Über Sachsen hinaus gibt es Tafeln in Schwarzheide (Brandenburg) und auf tschechischem Gebiet, so unter anderem im Khaatal. Außerdem gibt es mehrere Einzelgräber, die ebenfalls extra gekennzeichnet sind. Die meisten Tafeln und Gräber befinden sich jedoch rund um Sebnitz. Denn die idyllische Hintere Sächsische Schweiz wurde kurz vor Kriegsende Schauplatz von Nazi-Verbrechen.

Die SS trieb vom 18. April 1945 an Hunderte KZ-Häftlinge aus dem brandenburgischen Schwarzheide ins böhmische Theresienstadt. Von den 600 Häftlingen überlebten nur etwa 300. Viele kamen vor Erschöpfung nicht weiter und wurden von den Wachleuten erschossen. Ihre Namen stehen ebenfalls auf den Gedenktafeln.
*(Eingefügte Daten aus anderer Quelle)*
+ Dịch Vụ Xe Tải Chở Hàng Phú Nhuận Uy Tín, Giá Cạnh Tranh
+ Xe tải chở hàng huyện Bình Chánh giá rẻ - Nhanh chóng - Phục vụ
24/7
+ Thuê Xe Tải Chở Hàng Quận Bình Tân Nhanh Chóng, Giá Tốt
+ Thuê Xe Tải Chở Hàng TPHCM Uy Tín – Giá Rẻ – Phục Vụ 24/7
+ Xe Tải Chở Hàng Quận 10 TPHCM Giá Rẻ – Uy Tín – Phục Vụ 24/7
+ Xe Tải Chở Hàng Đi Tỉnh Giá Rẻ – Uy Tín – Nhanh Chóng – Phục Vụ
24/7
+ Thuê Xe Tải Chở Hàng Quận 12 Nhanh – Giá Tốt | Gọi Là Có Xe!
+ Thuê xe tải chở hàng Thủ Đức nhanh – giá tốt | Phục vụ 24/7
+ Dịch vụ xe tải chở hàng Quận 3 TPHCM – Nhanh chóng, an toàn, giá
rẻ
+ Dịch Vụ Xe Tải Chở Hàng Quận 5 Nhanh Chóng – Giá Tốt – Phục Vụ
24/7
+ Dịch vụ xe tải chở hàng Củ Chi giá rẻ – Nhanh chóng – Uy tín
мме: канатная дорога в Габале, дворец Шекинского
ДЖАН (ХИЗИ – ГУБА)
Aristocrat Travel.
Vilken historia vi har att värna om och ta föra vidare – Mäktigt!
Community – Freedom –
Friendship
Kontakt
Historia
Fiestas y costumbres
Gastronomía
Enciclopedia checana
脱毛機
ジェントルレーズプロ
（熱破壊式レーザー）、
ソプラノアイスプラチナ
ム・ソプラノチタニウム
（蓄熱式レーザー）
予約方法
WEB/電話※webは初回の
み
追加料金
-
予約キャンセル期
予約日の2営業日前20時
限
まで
In historischen Unterlagen ist unter anderem zu lesen, dass in Neustadt sechs Häftlinge an der Friedhofsmauer erschossen wurden, bevor der Marsch weiter in Richtung Sebnitz fortgesetzt wurde. Demnach sollen die Häftlinge am 21. April 1945 in Saupsdorf angekommen sein, wo sie in Scheunen übernachtet haben. Sechs Häftlinge wurden erschossen und nahe der Gnauckmühle verscharrt.

Am Abzweig zur Rölligmühle in Hinterhermsdorf wurden acht Häftlinge erschossen und hinter der böhmischen Grenze auf einer Waldwiese im Khaatal noch einmal acht Häftlinge. Anhand ihrer Häftlingsnummern konnten auch die Namen zugeordnet werden. Im September 1945 wurden in Saupsdorf 14 Opfer exhumiert und auf dem Friedhof beigesetzt.